Paleontoloji’yi kim buldu, Paleontoloji Nedir, Kurucusu Kim?

Paleontoloji Dünyâ üzerinde jeolojik dönemlerde yaşıyan canlı varlıkların ve bitkilerin kalıntılarını inceleyen bir ilim dalıdır. Paleontolojinin çalışma sahası toprak altında kalan hayvan ve bitki fosilleridir. Fosilin orijinal mânâsı kazılarda çıkarılan şey olmakla berâber şimdi, “şu andaki jeolojik devrin başlangıcından önce yaşayıp da kayaların arasında kalan bütün hayvan ve bitki izleri ve kalıntıları”fosil sayılmakta ve bu ilmin konusu olmaktadır.

En geniş anlamda paleontoloji sâde hayvan ve bitki kalıntılarının kendilerini değil, onların tesirlerini ve izlerini de incelemektedir. Hattâ, en eski kayaların içinden çıkarılan grafit ve kireçtaşı gibi hayâtın bulunduğuna dâir dolaylı delillerle de ilgilenmektedir. Çünkü kireçtaşı ve karbonun organik bir vâsıta olmadan kayaların içine yerleştirilebileceği bilinmemektedir.

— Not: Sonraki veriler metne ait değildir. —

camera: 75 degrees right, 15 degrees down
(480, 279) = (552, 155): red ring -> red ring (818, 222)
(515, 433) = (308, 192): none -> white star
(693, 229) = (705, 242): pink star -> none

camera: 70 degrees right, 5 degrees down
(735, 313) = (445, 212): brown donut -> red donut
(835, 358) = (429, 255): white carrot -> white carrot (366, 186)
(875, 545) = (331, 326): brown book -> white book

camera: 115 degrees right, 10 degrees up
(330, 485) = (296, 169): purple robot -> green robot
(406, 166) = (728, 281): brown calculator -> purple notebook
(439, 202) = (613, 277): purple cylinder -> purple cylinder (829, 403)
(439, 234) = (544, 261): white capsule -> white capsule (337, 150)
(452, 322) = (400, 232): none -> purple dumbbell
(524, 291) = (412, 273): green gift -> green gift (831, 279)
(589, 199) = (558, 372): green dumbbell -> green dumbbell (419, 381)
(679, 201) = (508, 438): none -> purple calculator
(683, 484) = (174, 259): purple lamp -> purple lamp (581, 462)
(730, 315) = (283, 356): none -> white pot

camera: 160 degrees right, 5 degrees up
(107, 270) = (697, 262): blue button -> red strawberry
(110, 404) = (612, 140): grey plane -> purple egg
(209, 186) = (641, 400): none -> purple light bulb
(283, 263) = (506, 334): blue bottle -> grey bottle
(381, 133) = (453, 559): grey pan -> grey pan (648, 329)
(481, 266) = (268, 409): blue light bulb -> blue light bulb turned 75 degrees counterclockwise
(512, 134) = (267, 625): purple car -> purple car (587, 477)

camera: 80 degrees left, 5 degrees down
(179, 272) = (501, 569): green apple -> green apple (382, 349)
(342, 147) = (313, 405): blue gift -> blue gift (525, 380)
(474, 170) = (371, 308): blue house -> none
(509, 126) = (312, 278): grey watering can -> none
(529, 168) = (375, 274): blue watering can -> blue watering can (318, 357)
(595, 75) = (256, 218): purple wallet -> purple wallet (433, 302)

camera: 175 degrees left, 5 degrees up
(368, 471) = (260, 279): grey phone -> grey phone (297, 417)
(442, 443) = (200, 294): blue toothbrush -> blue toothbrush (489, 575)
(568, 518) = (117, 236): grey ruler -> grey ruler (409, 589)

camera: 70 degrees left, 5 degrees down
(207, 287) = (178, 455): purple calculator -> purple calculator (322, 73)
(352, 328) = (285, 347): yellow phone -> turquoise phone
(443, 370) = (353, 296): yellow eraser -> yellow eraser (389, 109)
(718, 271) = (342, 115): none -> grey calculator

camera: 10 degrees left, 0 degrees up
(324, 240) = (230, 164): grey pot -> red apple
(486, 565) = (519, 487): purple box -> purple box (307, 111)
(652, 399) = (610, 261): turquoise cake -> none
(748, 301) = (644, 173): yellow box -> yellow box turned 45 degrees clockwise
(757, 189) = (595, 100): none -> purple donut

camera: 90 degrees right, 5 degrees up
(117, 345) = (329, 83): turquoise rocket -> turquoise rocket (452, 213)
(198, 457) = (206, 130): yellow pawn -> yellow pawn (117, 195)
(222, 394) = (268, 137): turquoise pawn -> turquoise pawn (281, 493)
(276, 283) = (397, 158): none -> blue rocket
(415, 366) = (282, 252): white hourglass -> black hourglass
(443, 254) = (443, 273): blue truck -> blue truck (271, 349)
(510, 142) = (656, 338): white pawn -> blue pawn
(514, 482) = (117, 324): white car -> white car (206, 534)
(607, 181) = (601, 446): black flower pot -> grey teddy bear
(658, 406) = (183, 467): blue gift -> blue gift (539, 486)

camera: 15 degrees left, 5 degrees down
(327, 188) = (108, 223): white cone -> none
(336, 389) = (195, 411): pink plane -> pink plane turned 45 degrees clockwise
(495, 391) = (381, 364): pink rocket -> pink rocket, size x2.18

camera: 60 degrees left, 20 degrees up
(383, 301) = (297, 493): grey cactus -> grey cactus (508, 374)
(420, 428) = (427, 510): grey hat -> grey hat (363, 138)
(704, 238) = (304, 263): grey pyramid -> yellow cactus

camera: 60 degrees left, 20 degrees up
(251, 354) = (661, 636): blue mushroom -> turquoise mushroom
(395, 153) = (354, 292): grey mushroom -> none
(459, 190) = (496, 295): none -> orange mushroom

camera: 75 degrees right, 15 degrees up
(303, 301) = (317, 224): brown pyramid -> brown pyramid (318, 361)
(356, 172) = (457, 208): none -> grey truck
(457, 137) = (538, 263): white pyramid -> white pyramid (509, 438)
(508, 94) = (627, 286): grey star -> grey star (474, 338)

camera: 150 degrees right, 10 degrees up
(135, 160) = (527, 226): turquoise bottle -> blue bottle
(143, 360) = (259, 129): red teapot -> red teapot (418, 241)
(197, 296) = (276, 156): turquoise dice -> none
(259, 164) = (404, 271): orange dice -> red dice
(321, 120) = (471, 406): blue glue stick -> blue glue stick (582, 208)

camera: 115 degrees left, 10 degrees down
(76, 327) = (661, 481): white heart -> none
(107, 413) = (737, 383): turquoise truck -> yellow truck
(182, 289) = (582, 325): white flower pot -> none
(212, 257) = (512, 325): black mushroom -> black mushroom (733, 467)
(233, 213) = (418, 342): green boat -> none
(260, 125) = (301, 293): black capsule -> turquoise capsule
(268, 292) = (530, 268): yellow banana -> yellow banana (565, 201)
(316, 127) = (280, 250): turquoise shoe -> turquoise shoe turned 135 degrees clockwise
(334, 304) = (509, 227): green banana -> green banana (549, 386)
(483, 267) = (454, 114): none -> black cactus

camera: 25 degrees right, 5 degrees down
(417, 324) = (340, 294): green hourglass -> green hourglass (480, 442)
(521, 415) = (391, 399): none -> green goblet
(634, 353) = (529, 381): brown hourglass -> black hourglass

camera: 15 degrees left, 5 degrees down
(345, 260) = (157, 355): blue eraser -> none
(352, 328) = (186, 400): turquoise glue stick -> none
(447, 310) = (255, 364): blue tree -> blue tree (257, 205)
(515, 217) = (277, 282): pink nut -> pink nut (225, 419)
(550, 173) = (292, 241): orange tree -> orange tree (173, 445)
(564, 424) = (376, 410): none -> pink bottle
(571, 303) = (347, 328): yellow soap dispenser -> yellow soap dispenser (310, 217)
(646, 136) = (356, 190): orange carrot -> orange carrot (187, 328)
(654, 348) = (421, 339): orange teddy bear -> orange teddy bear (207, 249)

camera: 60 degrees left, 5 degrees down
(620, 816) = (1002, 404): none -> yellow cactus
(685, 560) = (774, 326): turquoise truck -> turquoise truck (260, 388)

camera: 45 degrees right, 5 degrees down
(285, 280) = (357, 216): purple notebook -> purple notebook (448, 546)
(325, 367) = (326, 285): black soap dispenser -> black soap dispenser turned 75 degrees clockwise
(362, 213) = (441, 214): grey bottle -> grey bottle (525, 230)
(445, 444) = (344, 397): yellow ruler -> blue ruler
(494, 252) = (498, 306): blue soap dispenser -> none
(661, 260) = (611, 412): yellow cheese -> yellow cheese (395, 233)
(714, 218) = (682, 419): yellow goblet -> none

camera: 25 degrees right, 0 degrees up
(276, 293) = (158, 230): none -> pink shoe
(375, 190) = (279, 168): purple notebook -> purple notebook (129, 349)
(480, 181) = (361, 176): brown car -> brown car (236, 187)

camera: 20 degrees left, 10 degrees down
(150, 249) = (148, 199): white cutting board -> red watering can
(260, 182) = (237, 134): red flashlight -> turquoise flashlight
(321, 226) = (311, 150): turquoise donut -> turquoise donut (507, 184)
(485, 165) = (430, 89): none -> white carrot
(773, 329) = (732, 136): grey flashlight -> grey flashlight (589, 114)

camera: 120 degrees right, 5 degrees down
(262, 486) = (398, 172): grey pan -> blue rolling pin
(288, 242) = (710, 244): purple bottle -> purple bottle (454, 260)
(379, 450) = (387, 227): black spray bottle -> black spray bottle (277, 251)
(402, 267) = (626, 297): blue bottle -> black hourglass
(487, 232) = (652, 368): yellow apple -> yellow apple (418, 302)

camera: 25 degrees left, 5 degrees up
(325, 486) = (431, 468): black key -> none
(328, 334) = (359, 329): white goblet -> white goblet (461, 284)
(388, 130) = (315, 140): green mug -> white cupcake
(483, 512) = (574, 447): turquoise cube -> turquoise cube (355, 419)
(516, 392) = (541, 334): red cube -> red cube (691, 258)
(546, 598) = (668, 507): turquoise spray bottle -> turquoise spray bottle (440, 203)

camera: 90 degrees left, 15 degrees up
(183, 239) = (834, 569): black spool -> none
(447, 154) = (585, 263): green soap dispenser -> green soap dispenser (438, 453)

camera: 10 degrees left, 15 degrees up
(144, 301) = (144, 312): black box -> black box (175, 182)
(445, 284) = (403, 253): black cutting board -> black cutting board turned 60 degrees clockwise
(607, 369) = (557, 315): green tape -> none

Ayrı bir ilim branşı olarak paleontolojinin başlangıcı, 19. yüzyılın başlarına kadar gitmektedir. 1834’te
bu ilim dalına Ducrotay de Blainville ve Fischer Von Waldheim tarafından “Paleontoloji” adı verilmiştir.
Önceleri fosillerin açıklanma gayretleri aşırı derecede tahmine dayanıyordu. Fosilleri, Allah tarafından
veya şeytanlar tarafından insanın îmânını denemek için dünyaya yerleştirilen nesneler olarak kabul
eden Johannes Beringer (1726) gerçek fosilleri olduğu gibi, öğrencileri tarafından şaka olarak onun
bulabileceği yerlere gömülen pişirilmiş kil nümuneleri de fosil olarak anlatmıştır. Bunlardan önce 1500
yıllarında Leonardo da Vinci, İtalya’da bir kanaldan kazılarak çıkarılan ve bir zamanlar yaşamış olan
canlıların kabuk kalıntıları olan fosilleri farketmişti; fakat bu düşünceye yaklaşık iki yüz yıl boyunca
îtibar edilmedi.

İlk çalışmalarda fosiller, esas olarak nâdir bulunan ve merak uyandıran şeyler olarak ele alındı.
Sonunda, fosillerin yaşayan hayvanlara uygun biçimde tasnif edilebileceği anlaşıldı. Bu gelişme,
İsveçli Carl Von Linne’nin çalışması sonucu meydana geldi. Onun Systema Naturale adlı eseri
hayvanların tasnifini ele alan ilk denemeydi. O kitabında birçok fosil şeklini tanımlamakta; biyoloji ve
paleontolojideki modern tasnif ve terminolojinin temelini teşkil etmektedir.

Çalışma sahası toprak altı olan paleontoloji, 20. yüzyılda ilim dalları arasına girebilmiştir. İki sahada
inceleme ve araştırma yapmaktadır:

  • Botanik Paleontoloji (Paleofitoloji): Bitkiler âleminin fosillerini inceleyerek eski çağlarda yetişen bitkiler hakkında bilgi verir. Paleobotanik olarak da bilinir.
  • Zoolojik Paleontoloji (Paleozooloji): Hayvan dünyâsının fosillerini ele alır. Geçmişle gelecek
    arasında bağ kurmaya ve bilgi vermeye çalışır.

Paleontoloji bu şekilde araştırmalarıyla yer ilmi olan jeolojiye de yardımcı olmaktadır. Bu şekilde
yapılan araştırmalar neticesinde tam olarak zamanımıza kadar gelebilmiş fosil zincirine rastlamak
mümkün değildir.

Paleontoloji ilminin ve bilginlerinin verdiği bilgilere göre her çeşit canlının kendi türü içinde
değişebildiği, fakat bir canlının başka türe dönüşmediği kabul edilmektedir. Canlılarda paleontolojik
devirlerde zamanla tekamül görülmekte, fakat bu değişmeler her türün kendi içinde olmaktadır.